Activity => Gather every line in the data below that contains the string "endpoint", treating uppercase and lowercase as different.

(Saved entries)
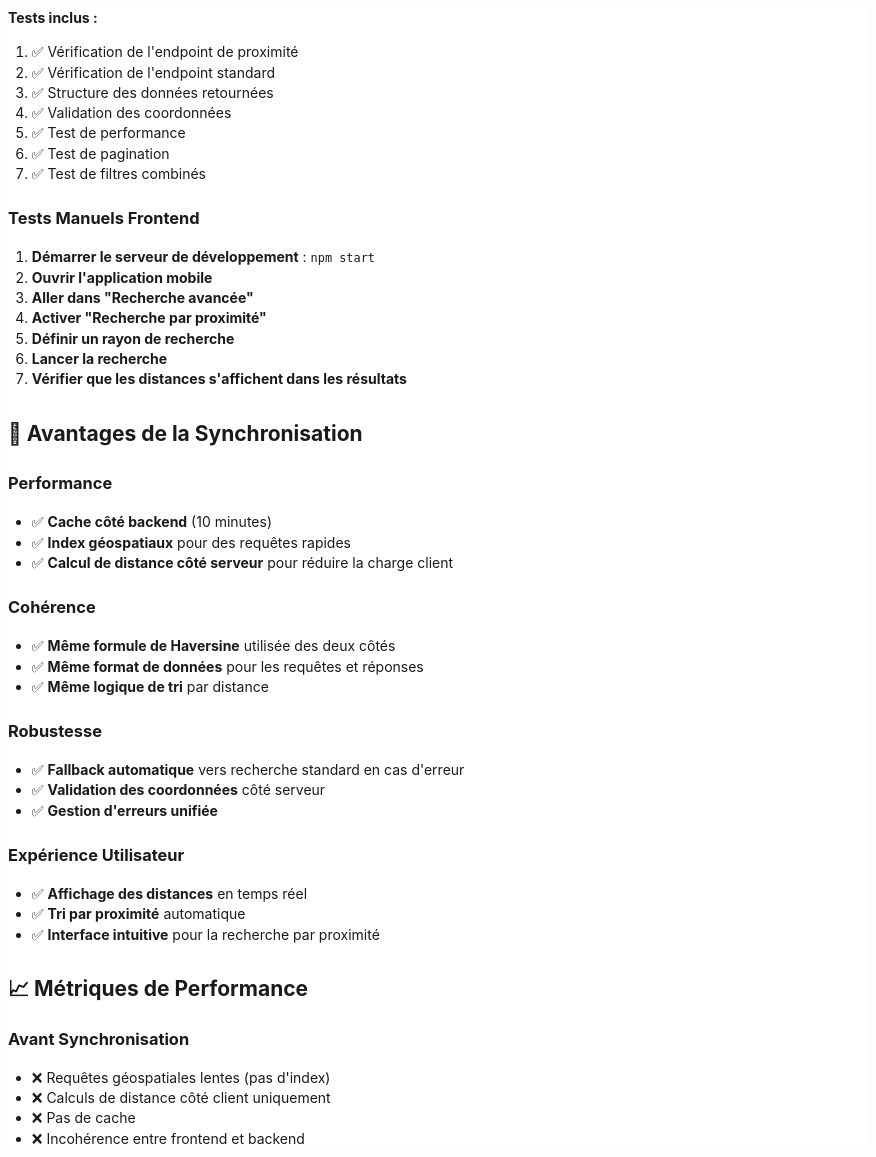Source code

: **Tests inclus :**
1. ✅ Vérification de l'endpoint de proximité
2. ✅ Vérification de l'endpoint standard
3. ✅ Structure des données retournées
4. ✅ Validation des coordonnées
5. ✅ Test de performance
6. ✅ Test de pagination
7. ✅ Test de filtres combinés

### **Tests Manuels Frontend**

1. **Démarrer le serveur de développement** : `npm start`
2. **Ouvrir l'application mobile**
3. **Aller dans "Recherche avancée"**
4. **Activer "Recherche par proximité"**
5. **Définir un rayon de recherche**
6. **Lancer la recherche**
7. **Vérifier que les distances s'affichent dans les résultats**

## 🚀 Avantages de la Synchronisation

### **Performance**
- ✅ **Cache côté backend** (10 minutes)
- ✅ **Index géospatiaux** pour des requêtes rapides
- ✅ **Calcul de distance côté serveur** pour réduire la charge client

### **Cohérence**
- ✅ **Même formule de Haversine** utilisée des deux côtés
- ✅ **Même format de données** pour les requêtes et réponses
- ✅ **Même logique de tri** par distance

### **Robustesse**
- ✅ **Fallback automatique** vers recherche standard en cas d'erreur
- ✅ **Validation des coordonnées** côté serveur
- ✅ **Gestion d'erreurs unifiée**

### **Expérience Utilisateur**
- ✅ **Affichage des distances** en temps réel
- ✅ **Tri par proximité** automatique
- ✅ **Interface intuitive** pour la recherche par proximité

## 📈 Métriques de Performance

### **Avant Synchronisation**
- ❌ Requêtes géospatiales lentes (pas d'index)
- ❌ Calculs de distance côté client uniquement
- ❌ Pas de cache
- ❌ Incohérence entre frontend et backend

---

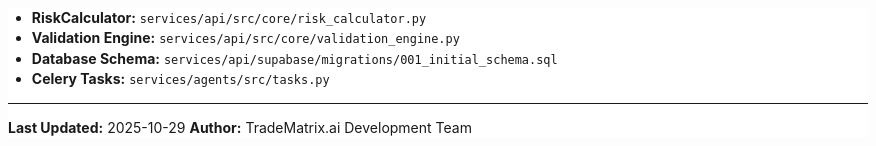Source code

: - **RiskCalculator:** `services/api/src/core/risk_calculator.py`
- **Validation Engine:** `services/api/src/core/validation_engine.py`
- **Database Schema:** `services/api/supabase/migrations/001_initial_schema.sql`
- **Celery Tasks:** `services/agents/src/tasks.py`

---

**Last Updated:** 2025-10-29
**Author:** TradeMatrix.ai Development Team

--

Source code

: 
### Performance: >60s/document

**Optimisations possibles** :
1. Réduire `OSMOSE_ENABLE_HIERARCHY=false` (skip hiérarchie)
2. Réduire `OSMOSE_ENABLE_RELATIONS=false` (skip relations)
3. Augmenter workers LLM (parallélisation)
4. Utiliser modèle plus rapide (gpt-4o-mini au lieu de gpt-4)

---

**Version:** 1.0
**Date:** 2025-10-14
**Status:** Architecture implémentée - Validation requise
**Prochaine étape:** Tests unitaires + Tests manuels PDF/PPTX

Written response =>
1. ✅ Vérification de l'endpoint de proximité
2. ✅ Vérification de l'endpoint standard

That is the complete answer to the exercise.